Adaptive Checkpointing in Apache Flink

2024-05-02

Distributed Systems

A summary of my undergraduate thesis on driving checkpoint cadence from backpressure signals.

Apache Flink's default checkpointing strategy is naïve: configure an interval (typically 60 seconds), and the JobManager triggers a checkpoint barrier on that schedule. This works fine when load is steady. It falls apart when traffic spikes.

The problem

Under bursty load, the operator graph builds backpressure. Checkpointing while backpressured makes things worse — barriers stall behind queued records, alignment time grows, the entire checkpoint takes minutes instead of seconds.
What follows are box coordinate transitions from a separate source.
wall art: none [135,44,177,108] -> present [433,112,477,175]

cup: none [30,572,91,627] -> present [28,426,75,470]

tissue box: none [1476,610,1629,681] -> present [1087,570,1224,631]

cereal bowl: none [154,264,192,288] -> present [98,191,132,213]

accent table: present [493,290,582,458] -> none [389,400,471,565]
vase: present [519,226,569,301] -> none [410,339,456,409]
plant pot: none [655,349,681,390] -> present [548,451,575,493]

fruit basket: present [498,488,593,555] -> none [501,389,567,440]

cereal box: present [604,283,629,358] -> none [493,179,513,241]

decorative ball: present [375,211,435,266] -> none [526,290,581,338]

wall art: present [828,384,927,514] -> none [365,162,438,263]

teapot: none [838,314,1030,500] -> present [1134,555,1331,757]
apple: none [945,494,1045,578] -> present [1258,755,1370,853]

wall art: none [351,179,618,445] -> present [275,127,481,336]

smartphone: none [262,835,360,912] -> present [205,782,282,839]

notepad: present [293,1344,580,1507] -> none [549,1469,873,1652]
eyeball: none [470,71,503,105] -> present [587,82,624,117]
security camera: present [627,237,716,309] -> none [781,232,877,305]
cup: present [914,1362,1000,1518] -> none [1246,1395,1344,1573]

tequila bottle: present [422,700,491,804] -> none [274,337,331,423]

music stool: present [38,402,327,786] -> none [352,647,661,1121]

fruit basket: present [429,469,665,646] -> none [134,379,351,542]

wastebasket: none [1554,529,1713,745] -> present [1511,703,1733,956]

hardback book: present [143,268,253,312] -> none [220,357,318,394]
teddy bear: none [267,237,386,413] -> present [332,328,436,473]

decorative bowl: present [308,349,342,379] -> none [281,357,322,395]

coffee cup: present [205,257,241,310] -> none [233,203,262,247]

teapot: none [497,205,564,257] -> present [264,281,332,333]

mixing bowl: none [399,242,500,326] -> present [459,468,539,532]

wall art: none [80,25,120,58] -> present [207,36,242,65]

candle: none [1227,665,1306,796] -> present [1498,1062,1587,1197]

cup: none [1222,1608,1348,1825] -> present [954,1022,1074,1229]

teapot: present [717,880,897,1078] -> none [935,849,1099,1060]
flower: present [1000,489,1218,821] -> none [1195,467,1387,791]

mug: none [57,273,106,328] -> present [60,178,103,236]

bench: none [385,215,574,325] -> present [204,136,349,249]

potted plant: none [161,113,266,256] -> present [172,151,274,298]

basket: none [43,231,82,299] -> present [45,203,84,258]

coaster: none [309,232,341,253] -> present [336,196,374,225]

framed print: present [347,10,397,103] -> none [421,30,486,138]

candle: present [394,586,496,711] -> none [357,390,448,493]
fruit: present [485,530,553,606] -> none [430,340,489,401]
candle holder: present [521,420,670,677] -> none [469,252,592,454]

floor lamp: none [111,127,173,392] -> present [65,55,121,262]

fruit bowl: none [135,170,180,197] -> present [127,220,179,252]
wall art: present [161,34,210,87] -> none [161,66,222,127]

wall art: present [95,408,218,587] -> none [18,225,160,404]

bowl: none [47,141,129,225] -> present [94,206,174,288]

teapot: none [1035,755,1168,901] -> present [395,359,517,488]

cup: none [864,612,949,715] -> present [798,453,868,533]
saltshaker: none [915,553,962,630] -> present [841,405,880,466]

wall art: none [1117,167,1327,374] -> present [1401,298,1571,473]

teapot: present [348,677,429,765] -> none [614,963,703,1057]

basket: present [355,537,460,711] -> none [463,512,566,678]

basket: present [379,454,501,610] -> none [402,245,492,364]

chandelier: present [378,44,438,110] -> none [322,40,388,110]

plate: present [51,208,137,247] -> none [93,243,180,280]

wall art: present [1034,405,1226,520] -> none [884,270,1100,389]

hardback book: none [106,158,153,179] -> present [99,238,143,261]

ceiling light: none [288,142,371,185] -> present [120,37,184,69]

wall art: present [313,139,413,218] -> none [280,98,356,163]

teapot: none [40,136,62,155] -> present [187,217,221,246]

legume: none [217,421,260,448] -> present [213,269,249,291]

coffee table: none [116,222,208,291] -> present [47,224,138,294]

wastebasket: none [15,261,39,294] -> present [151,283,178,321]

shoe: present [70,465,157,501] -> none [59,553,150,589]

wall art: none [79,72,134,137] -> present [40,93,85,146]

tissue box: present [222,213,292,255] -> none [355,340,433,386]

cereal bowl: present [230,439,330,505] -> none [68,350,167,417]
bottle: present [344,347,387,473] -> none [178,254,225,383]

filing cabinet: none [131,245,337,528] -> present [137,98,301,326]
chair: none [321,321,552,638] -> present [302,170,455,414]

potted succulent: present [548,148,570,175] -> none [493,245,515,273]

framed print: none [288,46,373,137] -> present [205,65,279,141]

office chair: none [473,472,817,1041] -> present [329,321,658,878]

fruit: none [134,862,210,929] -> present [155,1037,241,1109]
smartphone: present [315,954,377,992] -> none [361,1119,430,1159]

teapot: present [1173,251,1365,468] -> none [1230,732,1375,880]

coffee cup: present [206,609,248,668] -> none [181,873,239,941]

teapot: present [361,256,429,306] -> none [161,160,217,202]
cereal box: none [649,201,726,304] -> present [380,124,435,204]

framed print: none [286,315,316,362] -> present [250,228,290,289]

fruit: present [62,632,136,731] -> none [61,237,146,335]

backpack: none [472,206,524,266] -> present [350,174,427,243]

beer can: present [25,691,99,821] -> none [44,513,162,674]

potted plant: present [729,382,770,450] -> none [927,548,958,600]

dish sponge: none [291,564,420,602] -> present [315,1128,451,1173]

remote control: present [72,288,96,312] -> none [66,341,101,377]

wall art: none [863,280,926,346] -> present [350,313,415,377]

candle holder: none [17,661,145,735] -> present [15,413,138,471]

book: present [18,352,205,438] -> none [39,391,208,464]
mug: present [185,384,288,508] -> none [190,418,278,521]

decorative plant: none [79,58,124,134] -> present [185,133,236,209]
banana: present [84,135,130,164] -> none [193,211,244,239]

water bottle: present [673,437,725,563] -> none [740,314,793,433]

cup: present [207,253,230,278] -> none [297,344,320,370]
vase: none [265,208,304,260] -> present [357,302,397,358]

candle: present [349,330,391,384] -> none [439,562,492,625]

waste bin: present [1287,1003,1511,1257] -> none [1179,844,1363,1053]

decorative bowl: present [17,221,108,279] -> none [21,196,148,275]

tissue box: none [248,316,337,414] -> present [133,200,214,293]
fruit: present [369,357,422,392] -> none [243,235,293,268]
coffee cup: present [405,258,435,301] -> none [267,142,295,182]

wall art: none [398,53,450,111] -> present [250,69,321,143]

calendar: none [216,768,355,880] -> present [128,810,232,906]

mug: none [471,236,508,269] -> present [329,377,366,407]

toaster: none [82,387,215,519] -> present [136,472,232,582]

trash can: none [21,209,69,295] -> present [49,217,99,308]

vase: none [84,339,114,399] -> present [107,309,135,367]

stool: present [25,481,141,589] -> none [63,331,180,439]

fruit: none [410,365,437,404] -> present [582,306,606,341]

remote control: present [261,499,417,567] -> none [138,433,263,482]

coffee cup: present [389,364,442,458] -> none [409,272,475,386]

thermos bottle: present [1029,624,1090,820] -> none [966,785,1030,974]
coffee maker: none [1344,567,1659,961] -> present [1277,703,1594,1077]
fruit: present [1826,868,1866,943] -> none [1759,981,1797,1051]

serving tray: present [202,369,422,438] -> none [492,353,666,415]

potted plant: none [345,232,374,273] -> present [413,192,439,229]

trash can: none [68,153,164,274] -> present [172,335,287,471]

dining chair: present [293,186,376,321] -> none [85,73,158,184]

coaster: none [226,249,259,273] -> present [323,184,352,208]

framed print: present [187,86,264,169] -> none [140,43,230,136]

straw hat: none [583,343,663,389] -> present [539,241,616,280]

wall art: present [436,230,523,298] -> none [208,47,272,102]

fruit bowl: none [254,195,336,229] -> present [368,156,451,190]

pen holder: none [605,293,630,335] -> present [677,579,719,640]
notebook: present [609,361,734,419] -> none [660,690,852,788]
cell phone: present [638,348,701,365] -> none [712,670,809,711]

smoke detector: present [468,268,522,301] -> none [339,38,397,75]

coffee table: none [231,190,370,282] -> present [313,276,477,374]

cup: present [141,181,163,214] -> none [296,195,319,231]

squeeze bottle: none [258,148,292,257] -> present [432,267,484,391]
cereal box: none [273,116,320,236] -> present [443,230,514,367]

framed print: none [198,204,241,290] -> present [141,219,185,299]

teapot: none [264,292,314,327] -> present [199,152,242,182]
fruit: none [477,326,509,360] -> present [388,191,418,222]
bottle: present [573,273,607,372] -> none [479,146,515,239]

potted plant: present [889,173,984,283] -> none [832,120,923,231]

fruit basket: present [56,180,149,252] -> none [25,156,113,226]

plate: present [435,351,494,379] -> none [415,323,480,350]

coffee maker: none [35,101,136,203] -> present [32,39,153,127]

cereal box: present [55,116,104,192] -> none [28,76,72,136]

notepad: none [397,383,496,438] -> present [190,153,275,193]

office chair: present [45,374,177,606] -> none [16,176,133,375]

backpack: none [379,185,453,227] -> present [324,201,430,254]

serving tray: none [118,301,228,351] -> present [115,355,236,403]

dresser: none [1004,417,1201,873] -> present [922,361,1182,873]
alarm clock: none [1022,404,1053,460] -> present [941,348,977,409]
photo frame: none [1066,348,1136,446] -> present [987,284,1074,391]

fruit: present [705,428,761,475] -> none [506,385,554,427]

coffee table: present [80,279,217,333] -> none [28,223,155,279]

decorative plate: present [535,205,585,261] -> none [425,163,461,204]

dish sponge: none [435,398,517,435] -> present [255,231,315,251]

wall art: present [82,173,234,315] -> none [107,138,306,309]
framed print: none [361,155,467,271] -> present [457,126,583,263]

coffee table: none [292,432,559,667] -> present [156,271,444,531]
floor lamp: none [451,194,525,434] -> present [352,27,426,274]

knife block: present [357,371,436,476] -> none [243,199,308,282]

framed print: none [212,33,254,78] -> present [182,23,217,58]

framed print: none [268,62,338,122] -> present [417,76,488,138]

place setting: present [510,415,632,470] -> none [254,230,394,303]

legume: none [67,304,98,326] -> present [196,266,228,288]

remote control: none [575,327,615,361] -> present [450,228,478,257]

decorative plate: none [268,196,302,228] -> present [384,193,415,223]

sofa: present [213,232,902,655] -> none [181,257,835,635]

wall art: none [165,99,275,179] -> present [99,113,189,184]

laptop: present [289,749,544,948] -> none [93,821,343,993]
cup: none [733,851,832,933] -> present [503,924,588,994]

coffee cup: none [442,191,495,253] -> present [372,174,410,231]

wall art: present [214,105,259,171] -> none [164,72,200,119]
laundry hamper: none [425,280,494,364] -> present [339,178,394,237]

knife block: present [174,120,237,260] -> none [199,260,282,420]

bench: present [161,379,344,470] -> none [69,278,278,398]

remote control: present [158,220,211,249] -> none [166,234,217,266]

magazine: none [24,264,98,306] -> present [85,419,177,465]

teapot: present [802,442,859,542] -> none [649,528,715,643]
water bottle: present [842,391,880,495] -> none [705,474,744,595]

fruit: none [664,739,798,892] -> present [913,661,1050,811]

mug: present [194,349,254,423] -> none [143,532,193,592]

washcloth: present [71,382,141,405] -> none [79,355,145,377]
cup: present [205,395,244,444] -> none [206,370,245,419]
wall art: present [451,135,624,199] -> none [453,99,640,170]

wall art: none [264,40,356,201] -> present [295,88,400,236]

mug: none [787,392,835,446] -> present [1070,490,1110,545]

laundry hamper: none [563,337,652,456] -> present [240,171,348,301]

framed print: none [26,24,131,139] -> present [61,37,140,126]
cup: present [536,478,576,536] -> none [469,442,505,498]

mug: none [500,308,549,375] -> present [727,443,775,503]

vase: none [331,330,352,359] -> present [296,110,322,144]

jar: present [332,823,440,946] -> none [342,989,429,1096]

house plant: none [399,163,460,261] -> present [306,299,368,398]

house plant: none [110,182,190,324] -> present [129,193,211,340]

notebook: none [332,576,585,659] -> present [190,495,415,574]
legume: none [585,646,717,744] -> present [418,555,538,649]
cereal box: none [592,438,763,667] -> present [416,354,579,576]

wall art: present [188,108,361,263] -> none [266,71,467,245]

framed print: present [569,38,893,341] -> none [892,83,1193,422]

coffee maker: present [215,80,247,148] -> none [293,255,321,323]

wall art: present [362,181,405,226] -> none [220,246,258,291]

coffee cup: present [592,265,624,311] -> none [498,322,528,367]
Now you have two failures cascading: the original spike and a checkpoint that won't complete.

What I built

A backpressure-aware checkpointing controller. It samples backpressure metrics from each operator (idle time, busy time, backpressured time), aggregates a job-level signal, and adjusts the checkpoint interval up to 4× the configured baseline when the signal exceeds threshold.

When traffic returns to normal, the controller eases the cadence back over a sliding window, avoiding sawtooth oscillation.

Result

In synthetic burst experiments with 10× traffic spikes, the adaptive controller reduced mean checkpoint duration during spikes from ~145s to ~18s, with a small increase in recovery time on failure (because checkpoints are slightly older). For most pipelines that's the correct trade.

Why this matters

The general lesson: any system with a fixed-rate background job and bursty foreground work should consider making the background rate adaptive. Garbage collectors, log compaction, sync schedulers — all the same shape.